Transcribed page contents
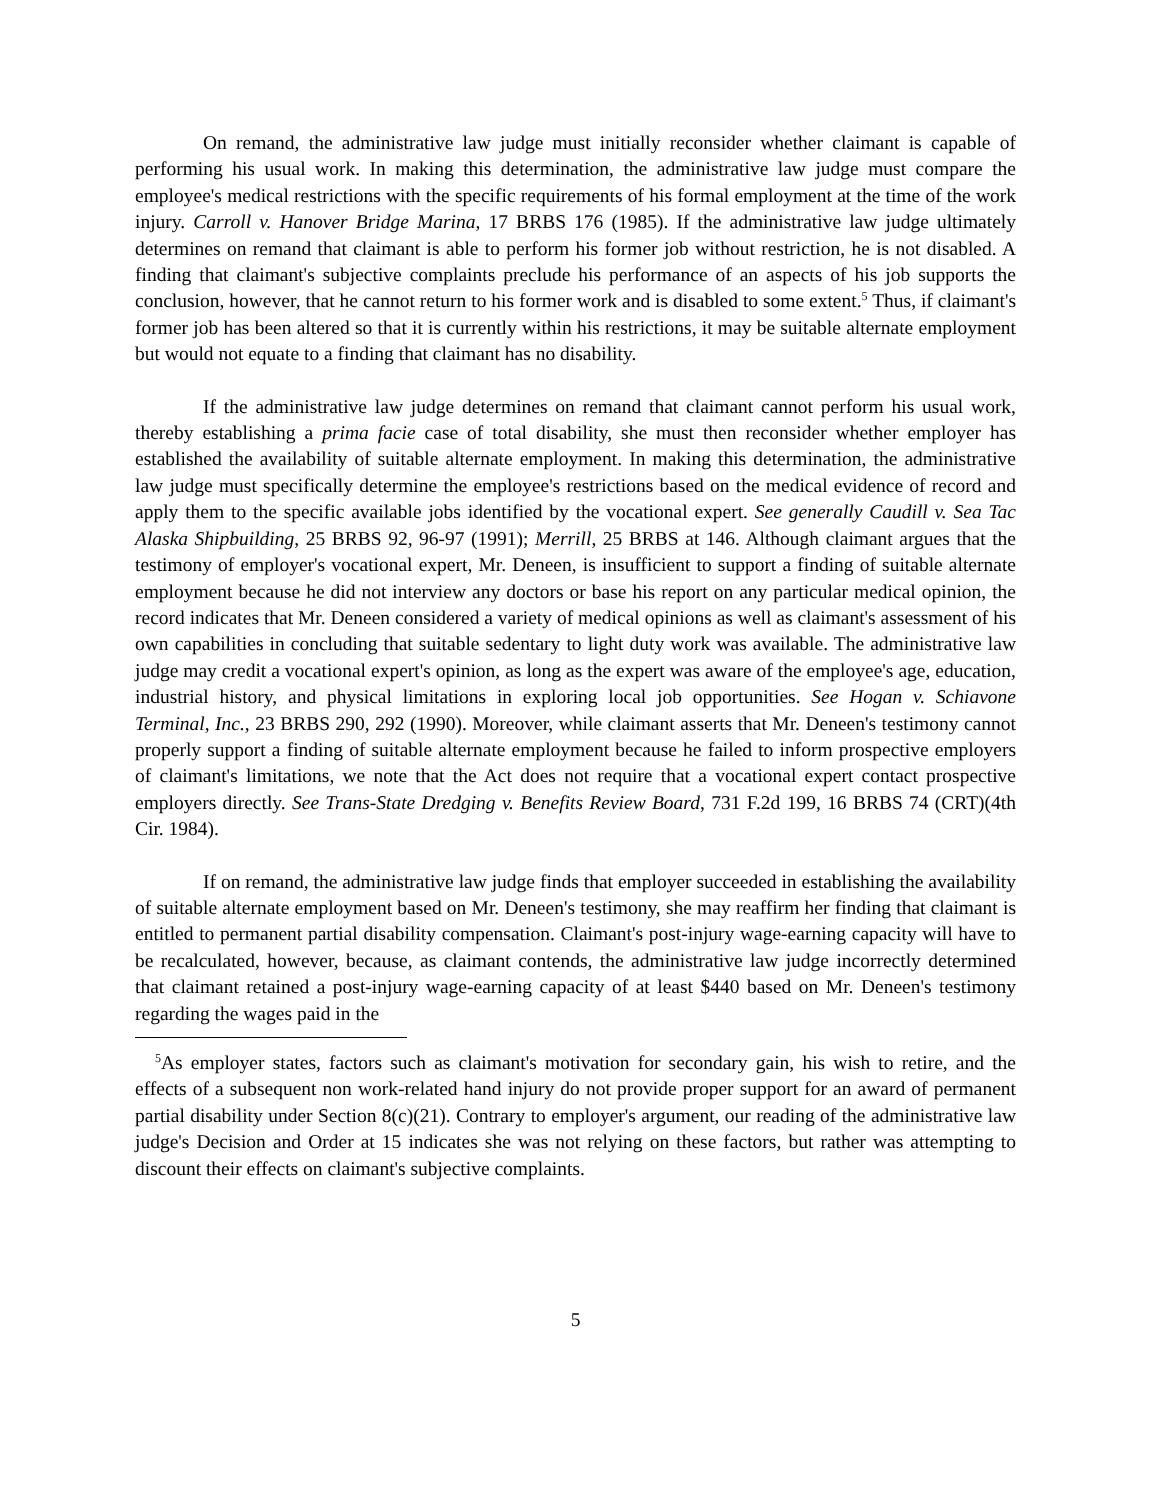On remand, the administrative law judge must initially reconsider whether claimant is capable of performing his usual work. In making this determination, the administrative law judge must compare the employee's medical restrictions with the specific requirements of his formal employment at the time of the work injury. Carroll v. Hanover Bridge Marina, 17 BRBS 176 (1985). If the administrative law judge ultimately determines on remand that claimant is able to perform his former job without restriction, he is not disabled. A finding that claimant's subjective complaints preclude his performance of an aspects of his job supports the conclusion, however, that he cannot return to his former work and is disabled to some extent.<sup>5</sup> Thus, if claimant's former job has been altered so that it is currently within his restrictions, it may be suitable alternate employment but would not equate to a finding that claimant has no disability.
If the administrative law judge determines on remand that claimant cannot perform his usual work, thereby establishing a prima facie case of total disability, she must then reconsider whether employer has established the availability of suitable alternate employment. In making this determination, the administrative law judge must specifically determine the employee's restrictions based on the medical evidence of record and apply them to the specific available jobs identified by the vocational expert. See generally Caudill v. Sea Tac Alaska Shipbuilding, 25 BRBS 92, 96-97 (1991); Merrill, 25 BRBS at 146. Although claimant argues that the testimony of employer's vocational expert, Mr. Deneen, is insufficient to support a finding of suitable alternate employment because he did not interview any doctors or base his report on any particular medical opinion, the record indicates that Mr. Deneen considered a variety of medical opinions as well as claimant's assessment of his own capabilities in concluding that suitable sedentary to light duty work was available. The administrative law judge may credit a vocational expert's opinion, as long as the expert was aware of the employee's age, education, industrial history, and physical limitations in exploring local job opportunities. See Hogan v. Schiavone Terminal, Inc., 23 BRBS 290, 292 (1990). Moreover, while claimant asserts that Mr. Deneen's testimony cannot properly support a finding of suitable alternate employment because he failed to inform prospective employers of claimant's limitations, we note that the Act does not require that a vocational expert contact prospective employers directly. See Trans-State Dredging v. Benefits Review Board, 731 F.2d 199, 16 BRBS 74 (CRT)(4th Cir. 1984).
If on remand, the administrative law judge finds that employer succeeded in establishing the availability of suitable alternate employment based on Mr. Deneen's testimony, she may reaffirm her finding that claimant is entitled to permanent partial disability compensation. Claimant's post-injury wage-earning capacity will have to be recalculated, however, because, as claimant contends, the administrative law judge incorrectly determined that claimant retained a post-injury wage-earning capacity of at least $440 based on Mr. Deneen's testimony regarding the wages paid in the
<sup>5</sup> As employer states, factors such as claimant's motivation for secondary gain, his wish to retire, and the effects of a subsequent non work-related hand injury do not provide proper support for an award of permanent partial disability under Section 8(c)(21). Contrary to employer's argument, our reading of the administrative law judge's Decision and Order at 15 indicates she was not relying on these factors, but rather was attempting to discount their effects on claimant's subjective complaints.
5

[EXERCISE] Nothing but the records themselves, exact and complete, should be returned; leave the pictures out.

[ANSWER BOX]
On remand, the administrative law judge must initially reconsider whether claimant is capable of performing his usual work. In making this determination, the administrative law judge must compare the employee's medical restrictions with the specific requirements of his formal employment at the time of the work injury. Carroll v. Hanover Bridge Marina, 17 BRBS 176 (1985). If the administrative law judge ultimately determines on remand that claimant is able to perform his former job without restriction, he is not disabled. A finding that claimant's subjective complaints preclude his performance of an aspects of his job supports the conclusion, however, that he cannot return to his former work and is disabled to some extent.<sup>5</sup> Thus, if claimant's former job has been altered so that it is currently within his restrictions, it may be suitable alternate employment but would not equate to a finding that claimant has no disability.
If the administrative law judge determines on remand that claimant cannot perform his usual work, thereby establishing a prima facie case of total disability, she must then reconsider whether employer has established the availability of suitable alternate employment. In making this determination, the administrative law judge must specifically determine the employee's restrictions based on the medical evidence of record and apply them to the specific available jobs identified by the vocational expert. See generally Caudill v. Sea Tac Alaska Shipbuilding, 25 BRBS 92, 96-97 (1991); Merrill, 25 BRBS at 146. Although claimant argues that the testimony of employer's vocational expert, Mr. Deneen, is insufficient to support a finding of suitable alternate employment because he did not interview any doctors or base his report on any particular medical opinion, the record indicates that Mr. Deneen considered a variety of medical opinions as well as claimant's assessment of his own capabilities in concluding that suitable sedentary to light duty work was available. The administrative law judge may credit a vocational expert's opinion, as long as the expert was aware of the employee's age, education, industrial history, and physical limitations in exploring local job opportunities. See Hogan v. Schiavone Terminal, Inc., 23 BRBS 290, 292 (1990). Moreover, while claimant asserts that Mr. Deneen's testimony cannot properly support a finding of suitable alternate employment because he failed to inform prospective employers of claimant's limitations, we note that the Act does not require that a vocational expert contact prospective employers directly. See Trans-State Dredging v. Benefits Review Board, 731 F.2d 199, 16 BRBS 74 (CRT)(4th Cir. 1984).
If on remand, the administrative law judge finds that employer succeeded in establishing the availability of suitable alternate employment based on Mr. Deneen's testimony, she may reaffirm her finding that claimant is entitled to permanent partial disability compensation. Claimant's post-injury wage-earning capacity will have to be recalculated, however, because, as claimant contends, the administrative law judge incorrectly determined that claimant retained a post-injury wage-earning capacity of at least $440 based on Mr. Deneen's testimony regarding the wages paid in the
<sup>5</sup> As employer states, factors such as claimant's motivation for secondary gain, his wish to retire, and the effects of a subsequent non work-related hand injury do not provide proper support for an award of permanent partial disability under Section 8(c)(21). Contrary to employer's argument, our reading of the administrative law judge's Decision and Order at 15 indicates she was not relying on these factors, but rather was attempting to discount their effects on claimant's subjective complaints.
5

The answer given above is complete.